Der Börsen-TagErster Verlust nach fast 70 Jahren schockt Anleger
Schwindende Hoffnungen auf eine Lösung im Krieg zwischen den USA und Israel mit dem Iran und die damit verbundenen hohen Ölpreise belasten die Börsen in Asien. Der breit gefasste MSCI-Index für asiatisch-pazifische Aktien außerhalb Japans gibt um 0,5 Prozent nach. In Südkorea büßen die technologielastigen Aktien fast zwei Prozent ein und die Börse in Taiwan verlier ein Prozent. In China verliert der Shanghai Composite 0,2 Prozent auf 4120,14 Stellen. Der Index der wichtigsten Unternehmen in Shanghai und Shenzhen stagniert bei 4686,51 Punkten.

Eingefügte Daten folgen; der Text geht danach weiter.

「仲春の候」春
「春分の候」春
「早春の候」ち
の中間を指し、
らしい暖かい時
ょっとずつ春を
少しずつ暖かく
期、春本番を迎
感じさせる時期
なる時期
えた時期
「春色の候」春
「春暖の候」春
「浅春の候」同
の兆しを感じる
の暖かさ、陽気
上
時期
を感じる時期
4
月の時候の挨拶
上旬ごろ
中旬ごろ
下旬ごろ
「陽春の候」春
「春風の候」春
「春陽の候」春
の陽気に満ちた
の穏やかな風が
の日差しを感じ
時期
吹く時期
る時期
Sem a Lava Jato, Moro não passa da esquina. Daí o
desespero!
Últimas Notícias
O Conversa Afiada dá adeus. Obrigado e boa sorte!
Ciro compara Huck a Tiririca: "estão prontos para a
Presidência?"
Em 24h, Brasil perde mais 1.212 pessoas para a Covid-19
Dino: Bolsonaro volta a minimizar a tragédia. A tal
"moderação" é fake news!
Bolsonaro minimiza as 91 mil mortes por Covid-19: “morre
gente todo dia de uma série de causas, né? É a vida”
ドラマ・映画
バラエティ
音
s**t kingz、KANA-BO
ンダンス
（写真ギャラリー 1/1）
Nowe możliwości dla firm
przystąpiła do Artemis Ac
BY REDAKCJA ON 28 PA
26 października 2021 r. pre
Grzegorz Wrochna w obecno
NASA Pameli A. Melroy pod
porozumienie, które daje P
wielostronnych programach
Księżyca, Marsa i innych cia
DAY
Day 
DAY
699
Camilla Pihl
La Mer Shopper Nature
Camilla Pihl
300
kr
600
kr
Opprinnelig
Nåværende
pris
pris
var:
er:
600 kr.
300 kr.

In Tokio gibt der Nikkei-Index 1,2 Prozent auf 53.774,06 Punkte nach und der breiter gefasste Topix notiert 0,6 Prozent niedriger bei 3.629,47 Zählern. Die Aktien von Honda Motor brechen um 6,1 Prozent ein und verbuchen damit den größten prozentualen Tagesverlust seit Februar 2025. Japans zweitgrößter Autobauer hatte wegen massiver Restrukturierungskosten im Bereich Elektromobilität den ersten Jahresverlust seit fast 70 Jahren als börsennotiertes Unternehmen angekündigt.
"Angesichts der weiterhin hohen Wahrscheinlichkeit höherer Ölpreise sollten sich Anleger auf eine anhaltende Volatilität und möglicherweise weitere kurzfristige Abwärtsrisiken einstellen", sagt Vasu Menon, Geschäftsführer für Anlagestrategie bei OCBC in Singapur. Zudem veranlasst die Furcht vor steigender Inflation die Märkte dazu, ihre Erwartungen an die Zentralbanken neu zu bewerten.